[Problem statement]:
Restate the data below word for word, keeping each line intact.

[Records from a data collection]
——
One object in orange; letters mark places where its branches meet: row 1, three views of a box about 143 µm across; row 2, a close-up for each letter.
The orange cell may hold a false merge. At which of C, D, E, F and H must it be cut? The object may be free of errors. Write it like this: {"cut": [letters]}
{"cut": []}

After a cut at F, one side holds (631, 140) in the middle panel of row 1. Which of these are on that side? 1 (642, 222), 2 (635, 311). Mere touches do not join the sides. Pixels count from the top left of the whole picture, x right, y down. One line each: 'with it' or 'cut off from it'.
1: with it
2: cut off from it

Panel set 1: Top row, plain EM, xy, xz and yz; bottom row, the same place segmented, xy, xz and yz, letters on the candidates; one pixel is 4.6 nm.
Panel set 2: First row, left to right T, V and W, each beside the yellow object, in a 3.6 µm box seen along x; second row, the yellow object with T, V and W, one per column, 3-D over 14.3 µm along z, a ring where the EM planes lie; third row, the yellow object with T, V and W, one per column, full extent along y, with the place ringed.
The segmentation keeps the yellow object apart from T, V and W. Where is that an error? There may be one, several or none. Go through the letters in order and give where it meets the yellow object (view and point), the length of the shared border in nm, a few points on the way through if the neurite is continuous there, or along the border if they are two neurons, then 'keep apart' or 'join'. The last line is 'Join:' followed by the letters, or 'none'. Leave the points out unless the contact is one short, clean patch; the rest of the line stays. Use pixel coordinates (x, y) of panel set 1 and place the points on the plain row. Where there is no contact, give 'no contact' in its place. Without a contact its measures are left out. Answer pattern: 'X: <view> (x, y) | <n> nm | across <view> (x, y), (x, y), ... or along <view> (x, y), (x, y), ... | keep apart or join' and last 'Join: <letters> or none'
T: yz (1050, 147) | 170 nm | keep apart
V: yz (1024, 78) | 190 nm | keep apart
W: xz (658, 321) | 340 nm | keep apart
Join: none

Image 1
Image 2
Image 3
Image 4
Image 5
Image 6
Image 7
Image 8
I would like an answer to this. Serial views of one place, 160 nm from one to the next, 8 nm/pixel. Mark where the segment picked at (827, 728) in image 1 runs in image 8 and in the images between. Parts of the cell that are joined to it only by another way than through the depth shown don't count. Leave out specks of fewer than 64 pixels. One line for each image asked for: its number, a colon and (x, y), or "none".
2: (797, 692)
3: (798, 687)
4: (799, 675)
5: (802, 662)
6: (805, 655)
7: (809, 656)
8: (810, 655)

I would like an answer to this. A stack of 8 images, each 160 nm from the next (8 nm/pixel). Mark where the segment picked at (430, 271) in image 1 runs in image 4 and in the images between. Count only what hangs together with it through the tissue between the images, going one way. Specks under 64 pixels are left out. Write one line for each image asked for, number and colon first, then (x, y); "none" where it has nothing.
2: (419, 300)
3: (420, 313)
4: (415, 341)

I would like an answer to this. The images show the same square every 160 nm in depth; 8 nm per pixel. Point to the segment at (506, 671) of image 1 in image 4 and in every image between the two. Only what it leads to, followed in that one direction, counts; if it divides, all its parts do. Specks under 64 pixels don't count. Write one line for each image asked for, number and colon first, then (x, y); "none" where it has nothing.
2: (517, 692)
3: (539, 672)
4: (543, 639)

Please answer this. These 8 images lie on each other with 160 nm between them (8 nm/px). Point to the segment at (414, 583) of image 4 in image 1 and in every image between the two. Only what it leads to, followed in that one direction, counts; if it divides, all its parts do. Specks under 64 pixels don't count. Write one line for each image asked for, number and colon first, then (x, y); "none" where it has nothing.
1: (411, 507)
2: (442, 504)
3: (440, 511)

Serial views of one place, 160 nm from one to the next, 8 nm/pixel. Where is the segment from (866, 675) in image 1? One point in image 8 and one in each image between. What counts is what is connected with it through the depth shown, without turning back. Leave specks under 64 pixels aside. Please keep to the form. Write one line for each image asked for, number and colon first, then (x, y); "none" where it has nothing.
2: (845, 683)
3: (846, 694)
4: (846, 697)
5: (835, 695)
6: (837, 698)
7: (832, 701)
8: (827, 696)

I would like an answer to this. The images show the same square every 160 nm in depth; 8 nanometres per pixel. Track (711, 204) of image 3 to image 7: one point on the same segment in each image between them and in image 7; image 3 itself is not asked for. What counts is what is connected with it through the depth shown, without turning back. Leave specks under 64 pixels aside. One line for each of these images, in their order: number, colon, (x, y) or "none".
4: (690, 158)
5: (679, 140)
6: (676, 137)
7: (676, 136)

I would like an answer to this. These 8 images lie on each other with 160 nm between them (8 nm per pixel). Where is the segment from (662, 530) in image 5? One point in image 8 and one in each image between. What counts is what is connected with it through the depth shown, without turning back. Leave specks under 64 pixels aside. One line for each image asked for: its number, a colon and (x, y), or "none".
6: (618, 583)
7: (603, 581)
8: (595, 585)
——
[The completed task]:
One object in orange; letters mark places where its branches meet: row 1, three views of a box about 143 µm across; row 2, a close-up for each letter.
The orange cell may hold a false merge. At which of C, D, E, F and H must it be cut? The object may be free of errors. Write it like this: {"cut": [letters]}
{"cut": []}

After a cut at F, one side holds (631, 140) in the middle panel of row 1. Which of these are on that side? 1 (642, 222), 2 (635, 311). Mere touches do not join the sides. Pixels count from the top left of the whole picture, x right, y down. One line each: 'with it' or 'cut off from it'.
1: with it
2: cut off from it

Panel set 1: Top row, plain EM, xy, xz and yz; bottom row, the same place segmented, xy, xz and yz, letters on the candidates; one pixel is 4.6 nm.
Panel set 2: First row, left to right T, V and W, each beside the yellow object, in a 3.6 µm box seen along x; second row, the yellow object with T, V and W, one per column, 3-D over 14.3 µm along z, a ring where the EM planes lie; third row, the yellow object with T, V and W, one per column, full extent along y, with the place ringed.
The segmentation keeps the yellow object apart from T, V and W. Where is that an error? There may be one, several or none. Go through the letters in order and give where it meets the yellow object (view and point), the length of the shared border in nm, a few points on the way through if the neurite is continuous there, or along the border if they are two neurons, then 'keep apart' or 'join'. The last line is 'Join:' followed by the letters, or 'none'. Leave the points out unless the contact is one short, clean patch; the rest of the line stays. Use pixel coordinates (x, y) of panel set 1 and place the points on the plain row. Where there is no contact, give 'no contact' in its place. Without a contact its measures are left out. Answer pattern: 'X: <view> (x, y) | <n> nm | across <view> (x, y), (x, y), ... or along <view> (x, y), (x, y), ... | keep apart or join' and last 'Join: <letters> or none'
T: yz (1050, 147) | 170 nm | keep apart
V: yz (1024, 78) | 190 nm | keep apart
W: xz (658, 321) | 340 nm | keep apart
Join: none

Image 1
Image 2
Image 3
Image 4
Image 5
Image 6
Image 7
Image 8
I would like an answer to this. Serial views of one place, 160 nm from one to the next, 8 nm/pixel. Mark where the segment picked at (827, 728) in image 1 runs in image 8 and in the images between. Parts of the cell that are joined to it only by another way than through the depth shown don't count. Leave out specks of fewer than 64 pixels. One line for each image asked for: its number, a colon and (x, y), or "none".
2: (797, 692)
3: (798, 687)
4: (799, 675)
5: (802, 662)
6: (805, 655)
7: (809, 656)
8: (810, 655)

I would like an answer to this. A stack of 8 images, each 160 nm from the next (8 nm/pixel). Mark where the segment picked at (430, 271) in image 1 runs in image 4 and in the images between. Count only what hangs together with it through the tissue between the images, going one way. Specks under 64 pixels are left out. Write one line for each image asked for, number and colon first, then (x, y); "none" where it has nothing.
2: (419, 300)
3: (420, 313)
4: (415, 341)

I would like an answer to this. The images show the same square every 160 nm in depth; 8 nm per pixel. Point to the segment at (506, 671) of image 1 in image 4 and in every image between the two. Only what it leads to, followed in that one direction, counts; if it divides, all its parts do. Specks under 64 pixels don't count. Write one line for each image asked for, number and colon first, then (x, y); "none" where it has nothing.
2: (517, 692)
3: (539, 672)
4: (543, 639)

Please answer this. These 8 images lie on each other with 160 nm between them (8 nm/px). Point to the segment at (414, 583) of image 4 in image 1 and in every image between the two. Only what it leads to, followed in that one direction, counts; if it divides, all its parts do. Specks under 64 pixels don't count. Write one line for each image asked for, number and colon first, then (x, y); "none" where it has nothing.
1: (411, 507)
2: (442, 504)
3: (440, 511)

Serial views of one place, 160 nm from one to the next, 8 nm/pixel. Where is the segment from (866, 675) in image 1? One point in image 8 and one in each image between. What counts is what is connected with it through the depth shown, without turning back. Leave specks under 64 pixels aside. Please keep to the form. Write one line for each image asked for, number and colon first, then (x, y); "none" where it has nothing.
2: (845, 683)
3: (846, 694)
4: (846, 697)
5: (835, 695)
6: (837, 698)
7: (832, 701)
8: (827, 696)

I would like an answer to this. The images show the same square every 160 nm in depth; 8 nanometres per pixel. Track (711, 204) of image 3 to image 7: one point on the same segment in each image between them and in image 7; image 3 itself is not asked for. What counts is what is connected with it through the depth shown, without turning back. Leave specks under 64 pixels aside. One line for each of these images, in their order: number, colon, (x, y) or "none".
4: (690, 158)
5: (679, 140)
6: (676, 137)
7: (676, 136)

I would like an answer to this. These 8 images lie on each other with 160 nm between them (8 nm per pixel). Where is the segment from (662, 530) in image 5? One point in image 8 and one in each image between. What counts is what is connected with it through the depth shown, without turning back. Leave specks under 64 pixels aside. One line for each image asked for: its number, a colon and (x, y), or "none".
6: (618, 583)
7: (603, 581)
8: (595, 585)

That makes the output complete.